1. PATCH: Upgrade nbconvert to >= 7.17.0 immediately on all Windows systems (`pip install --upgrade nbconvert`). 2. AUDIT: Scan shared directories, project folders, and CI/CD artifact directories for unexpected .bat files, especially named after common executables (inkscape.bat, python.bat, etc.). 3. HARDEN: Run nbconvert via absolute paths and restrict the working directory for PDF exports to a controlled, write-protected location. 4. DETECT: Add file integrity monitoring alerts for .bat file creation in ML project directories and nbconvert working directories. 5. WORKAROUND (pre-patch): Use `--output-dir` to control the working directory, or convert notebooks in isolated, ephemeral containers. 6. PRINCIPLE: Enforce least-privilege on service accounts running automated notebook conversions.

What systems are affected by CVE-2025-53000?

This vulnerability affects the following AI/ML architecture patterns: training pipelines, ML development workflows, CI/CD pipelines for ML, shared Jupyter environments, notebook-based reporting automation.

What is the CVSS score for CVE-2025-53000?

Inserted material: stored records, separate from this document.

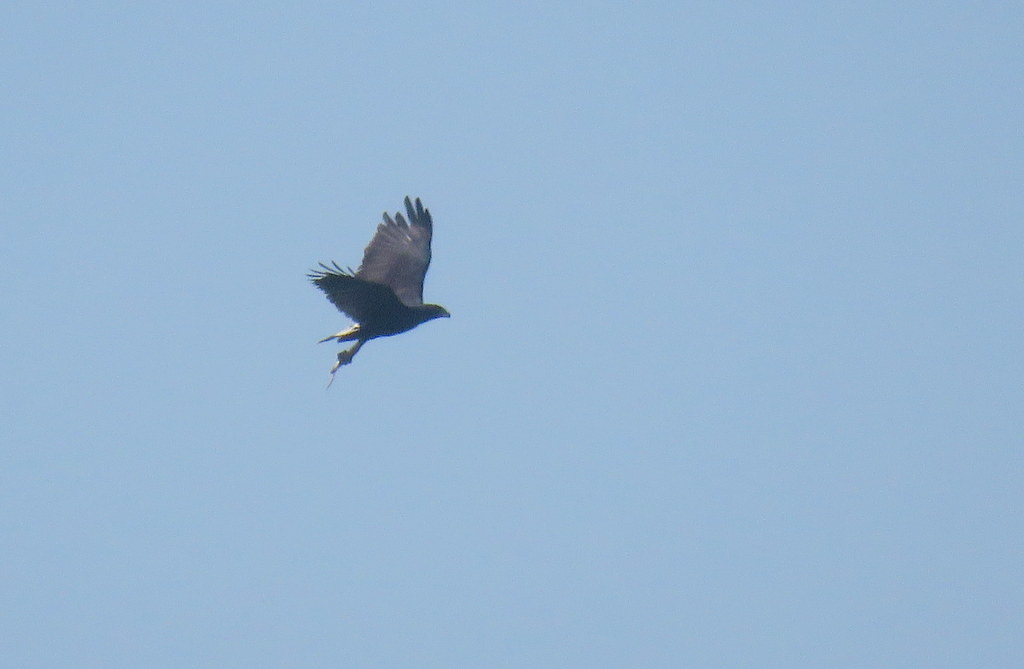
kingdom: Animalia
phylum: Chordata
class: Aves
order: Accipitriformes
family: Accipitridae
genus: Buteogallus
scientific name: Buteogallus urubitinga
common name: Great black hawk
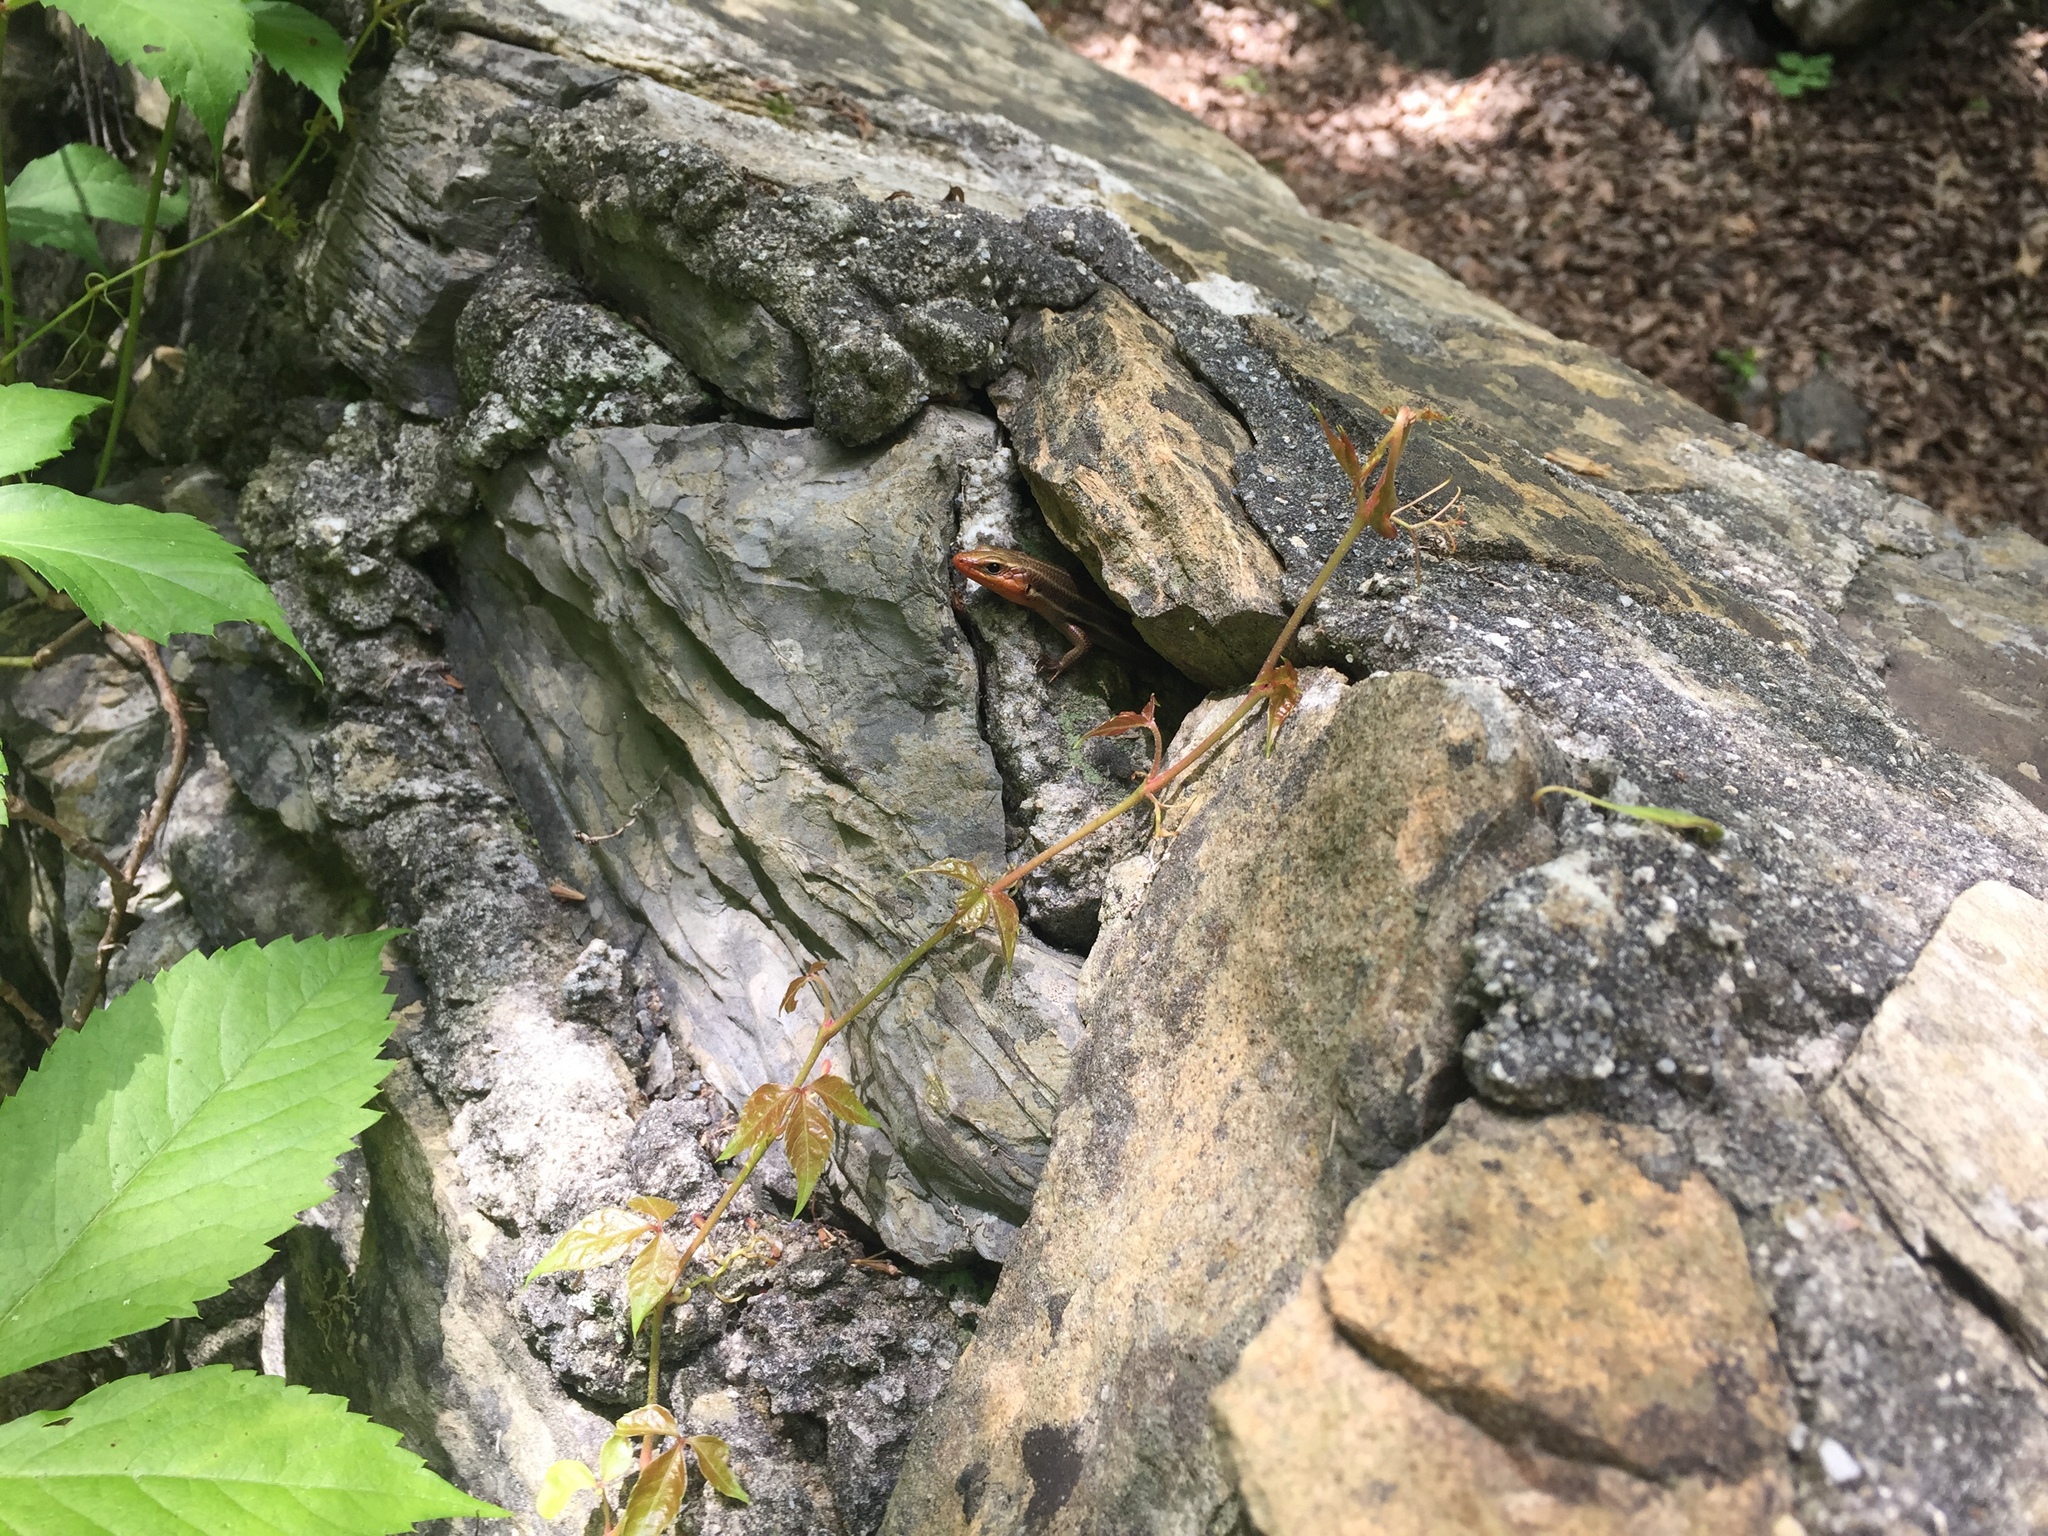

No CVSS score has been assigned yet.

Technical Details

NVD Description

### Summary On Windows, converting a notebook containing SVG output to a PDF results in unauthorized code execution. Specifically, a third party can create a `inkscape.bat` file that defines a [Windows batch script](https://en.wikipedia.org/wiki/Batch_file), capable of arbitrary code execution. When a user runs `jupyter nbconvert --to pdf` on a notebook containing SVG output to a PDF on a Windows platform from this directory, the `inkscape.bat` file is run unexpectedly. ### Details _Give all details on the vulnerability. Pointing to the incriminated source code is very helpful for the maintainer._ `nbconvert` searches for an `inkscape` executable when converting notebooks to PDFs here: https://github.com/jupyter/nbconvert/blob/4f61702f5c7524d8a3c4ac0d5fc33a6ac2fa36a7/nbconvert/preprocessors/svg2pdf.py#L104 The MITRE page on [CWE-427 (Uncontrolled Search Path Element)](https://cwe.mitre.org/data/definitions/427.html) summarizes the root cause succinctly: > In Windows-based systems, when the `LoadLibrary` or `LoadLibraryEx` function is called with a DLL name that does not contain a fully qualified path, the function follows a search order that includes two path elements that might be uncontrolled: > - the directory from which the program has been loaded > - the current working directory ### PoC _Complete instructions, including specific configuration details, to reproduce the vulnerability._ 1. Create a directory containing: - A hidden bat file called `inkscape.bat` containing `msg * "You've been hacked!"` - A dummy ipynb file called `Machine_Learning.ipynb` 2. Run the command `jupyter nbconvert --to pdf Machine_Learning.ipynb`. 3. Wait a few seconds, and you should see a popup showing the message "You've been hacked!" ### Impact All Windows users.

Exploitation Scenario

An adversary with write access to a shared project directory on a Windows-based Jupyter or MLOps platform plants a file named inkscape.bat containing a reverse shell payload or credential harvester. When a data scientist or CI/CD job runs `jupyter nbconvert --to pdf` on any notebook with SVG output from that directory, Windows' uncontrolled search path resolution finds inkscape.bat before the legitimate inkscape binary. The batch script executes with full user privileges, enabling lateral movement to cloud storage buckets, model registries, or secrets managers accessible to the data science environment. The attack is entirely silent from the notebook author's perspective — the PDF may even still generate normally depending on the payload.